=== EXERCISE ===
Count how many rows below contain the string "Hand", and give only that number.

=== SUPPLIED DATA ===
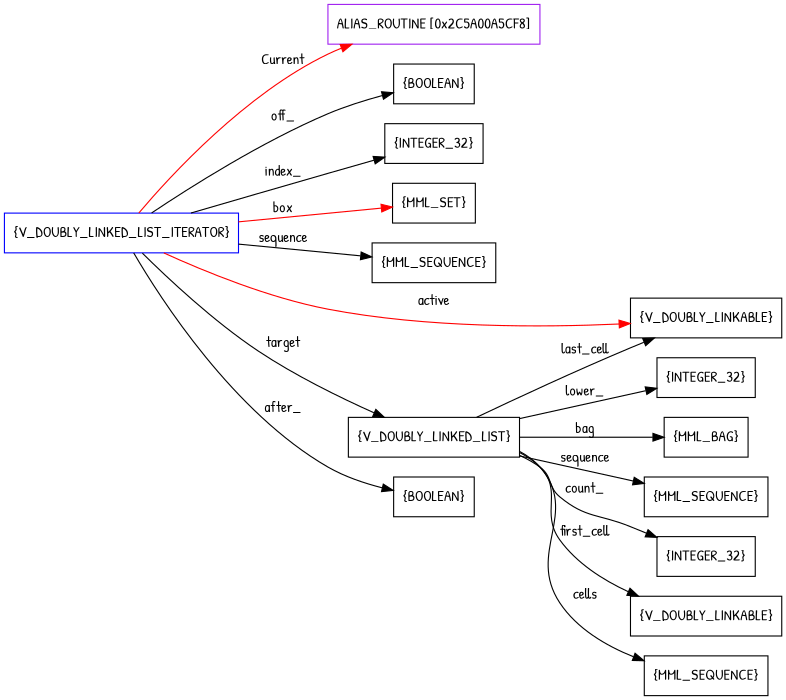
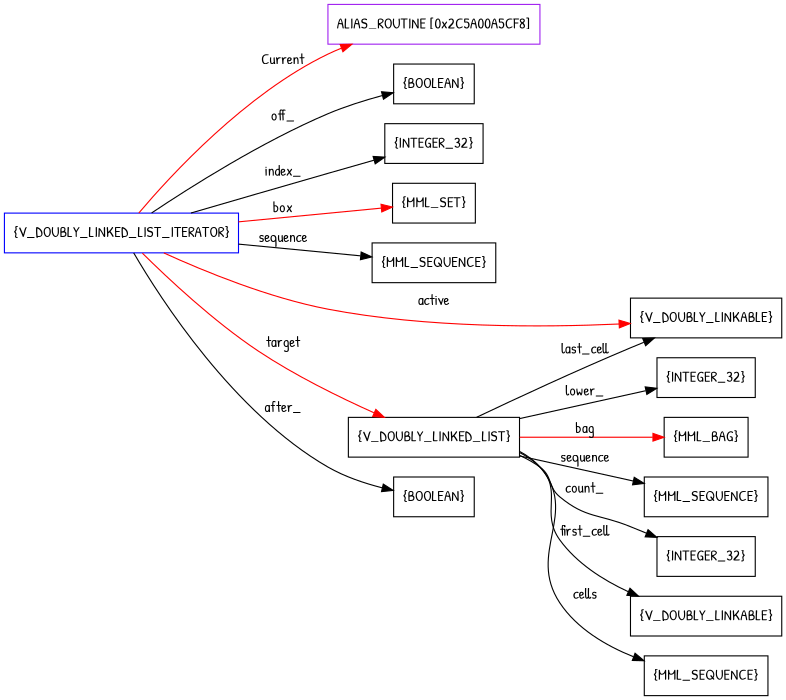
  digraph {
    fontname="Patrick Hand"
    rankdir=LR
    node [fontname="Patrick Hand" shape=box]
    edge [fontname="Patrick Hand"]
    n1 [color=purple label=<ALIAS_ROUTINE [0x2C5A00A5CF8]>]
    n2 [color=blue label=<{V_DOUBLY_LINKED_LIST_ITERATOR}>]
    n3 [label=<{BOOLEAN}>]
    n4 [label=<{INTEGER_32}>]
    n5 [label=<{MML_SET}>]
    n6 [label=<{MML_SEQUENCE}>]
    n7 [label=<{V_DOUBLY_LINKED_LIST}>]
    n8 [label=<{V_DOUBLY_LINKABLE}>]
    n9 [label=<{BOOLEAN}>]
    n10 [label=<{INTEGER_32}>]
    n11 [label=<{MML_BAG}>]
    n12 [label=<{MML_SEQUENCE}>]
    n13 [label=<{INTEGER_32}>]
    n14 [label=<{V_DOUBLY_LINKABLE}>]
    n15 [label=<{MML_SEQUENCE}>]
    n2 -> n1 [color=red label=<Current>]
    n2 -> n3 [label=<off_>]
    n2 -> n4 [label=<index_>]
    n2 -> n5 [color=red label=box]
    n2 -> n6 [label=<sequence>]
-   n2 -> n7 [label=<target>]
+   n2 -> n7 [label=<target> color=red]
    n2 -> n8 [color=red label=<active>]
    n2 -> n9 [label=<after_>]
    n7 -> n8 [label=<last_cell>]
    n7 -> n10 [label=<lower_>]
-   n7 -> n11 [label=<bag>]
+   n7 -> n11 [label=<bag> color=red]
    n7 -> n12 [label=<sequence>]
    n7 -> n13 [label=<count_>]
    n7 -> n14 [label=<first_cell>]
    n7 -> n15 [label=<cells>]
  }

...

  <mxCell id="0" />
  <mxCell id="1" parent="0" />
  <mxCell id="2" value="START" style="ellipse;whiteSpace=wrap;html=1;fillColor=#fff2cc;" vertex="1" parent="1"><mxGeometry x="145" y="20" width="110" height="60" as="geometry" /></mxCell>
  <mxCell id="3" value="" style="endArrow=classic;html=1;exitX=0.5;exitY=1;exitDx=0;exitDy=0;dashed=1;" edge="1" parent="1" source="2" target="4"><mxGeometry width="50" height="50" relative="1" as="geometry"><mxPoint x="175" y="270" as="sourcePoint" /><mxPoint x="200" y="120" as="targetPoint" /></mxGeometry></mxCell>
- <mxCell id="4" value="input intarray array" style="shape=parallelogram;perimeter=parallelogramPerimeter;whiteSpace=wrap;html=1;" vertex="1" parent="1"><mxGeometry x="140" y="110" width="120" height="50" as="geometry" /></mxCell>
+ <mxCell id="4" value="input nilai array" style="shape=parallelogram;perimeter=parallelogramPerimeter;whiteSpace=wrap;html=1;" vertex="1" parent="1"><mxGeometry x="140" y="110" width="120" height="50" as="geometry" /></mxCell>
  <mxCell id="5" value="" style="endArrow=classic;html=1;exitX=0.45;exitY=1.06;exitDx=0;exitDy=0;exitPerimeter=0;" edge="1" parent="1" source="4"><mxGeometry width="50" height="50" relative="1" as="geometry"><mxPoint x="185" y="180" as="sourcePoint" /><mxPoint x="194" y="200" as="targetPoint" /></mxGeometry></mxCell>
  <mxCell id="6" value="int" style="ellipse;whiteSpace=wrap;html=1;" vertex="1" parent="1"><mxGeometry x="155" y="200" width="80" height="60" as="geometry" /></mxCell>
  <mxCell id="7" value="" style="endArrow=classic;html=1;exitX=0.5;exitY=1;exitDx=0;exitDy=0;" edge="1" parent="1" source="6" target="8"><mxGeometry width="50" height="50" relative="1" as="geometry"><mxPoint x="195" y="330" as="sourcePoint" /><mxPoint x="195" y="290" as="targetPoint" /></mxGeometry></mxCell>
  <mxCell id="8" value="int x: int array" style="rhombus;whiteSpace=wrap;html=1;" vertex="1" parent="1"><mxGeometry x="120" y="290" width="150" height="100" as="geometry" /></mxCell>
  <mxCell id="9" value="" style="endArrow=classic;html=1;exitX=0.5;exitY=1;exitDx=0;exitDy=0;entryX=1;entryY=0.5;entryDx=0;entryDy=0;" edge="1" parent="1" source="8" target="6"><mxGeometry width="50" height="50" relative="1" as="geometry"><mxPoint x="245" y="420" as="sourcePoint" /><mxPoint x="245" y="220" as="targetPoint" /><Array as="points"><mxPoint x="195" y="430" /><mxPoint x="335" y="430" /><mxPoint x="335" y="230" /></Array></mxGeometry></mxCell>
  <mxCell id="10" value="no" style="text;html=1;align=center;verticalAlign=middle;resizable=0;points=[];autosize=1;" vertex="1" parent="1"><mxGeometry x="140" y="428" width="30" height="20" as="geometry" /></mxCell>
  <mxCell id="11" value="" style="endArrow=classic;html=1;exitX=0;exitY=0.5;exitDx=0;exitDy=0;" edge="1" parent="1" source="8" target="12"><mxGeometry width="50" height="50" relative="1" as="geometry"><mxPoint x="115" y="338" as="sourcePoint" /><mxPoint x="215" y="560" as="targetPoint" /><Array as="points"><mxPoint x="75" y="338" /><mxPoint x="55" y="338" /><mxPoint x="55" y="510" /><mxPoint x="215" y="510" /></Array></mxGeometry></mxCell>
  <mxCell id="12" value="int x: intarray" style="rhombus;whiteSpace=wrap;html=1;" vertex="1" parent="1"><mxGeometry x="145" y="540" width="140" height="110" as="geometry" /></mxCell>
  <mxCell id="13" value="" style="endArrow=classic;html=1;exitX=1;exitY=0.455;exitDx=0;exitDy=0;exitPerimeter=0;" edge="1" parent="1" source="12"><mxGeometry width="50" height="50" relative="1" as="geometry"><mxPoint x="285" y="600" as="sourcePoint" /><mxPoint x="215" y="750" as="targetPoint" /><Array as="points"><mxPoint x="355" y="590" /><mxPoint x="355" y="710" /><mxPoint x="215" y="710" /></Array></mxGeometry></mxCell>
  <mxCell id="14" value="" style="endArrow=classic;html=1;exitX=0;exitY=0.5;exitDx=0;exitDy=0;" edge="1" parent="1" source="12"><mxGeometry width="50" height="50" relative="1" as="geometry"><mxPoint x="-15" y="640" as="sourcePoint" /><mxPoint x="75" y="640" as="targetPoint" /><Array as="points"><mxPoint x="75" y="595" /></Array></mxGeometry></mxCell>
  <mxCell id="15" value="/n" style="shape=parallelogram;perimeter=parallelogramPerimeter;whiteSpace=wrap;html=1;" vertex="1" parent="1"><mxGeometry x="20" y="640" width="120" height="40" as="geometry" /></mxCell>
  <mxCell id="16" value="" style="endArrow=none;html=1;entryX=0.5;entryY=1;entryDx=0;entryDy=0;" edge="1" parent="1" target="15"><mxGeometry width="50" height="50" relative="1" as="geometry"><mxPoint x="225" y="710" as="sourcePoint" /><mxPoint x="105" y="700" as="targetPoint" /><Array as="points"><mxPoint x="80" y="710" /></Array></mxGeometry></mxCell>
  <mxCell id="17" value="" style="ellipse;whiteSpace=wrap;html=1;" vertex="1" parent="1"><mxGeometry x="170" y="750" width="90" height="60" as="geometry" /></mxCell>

=== SOLUTION FOR THIS TASK ===
3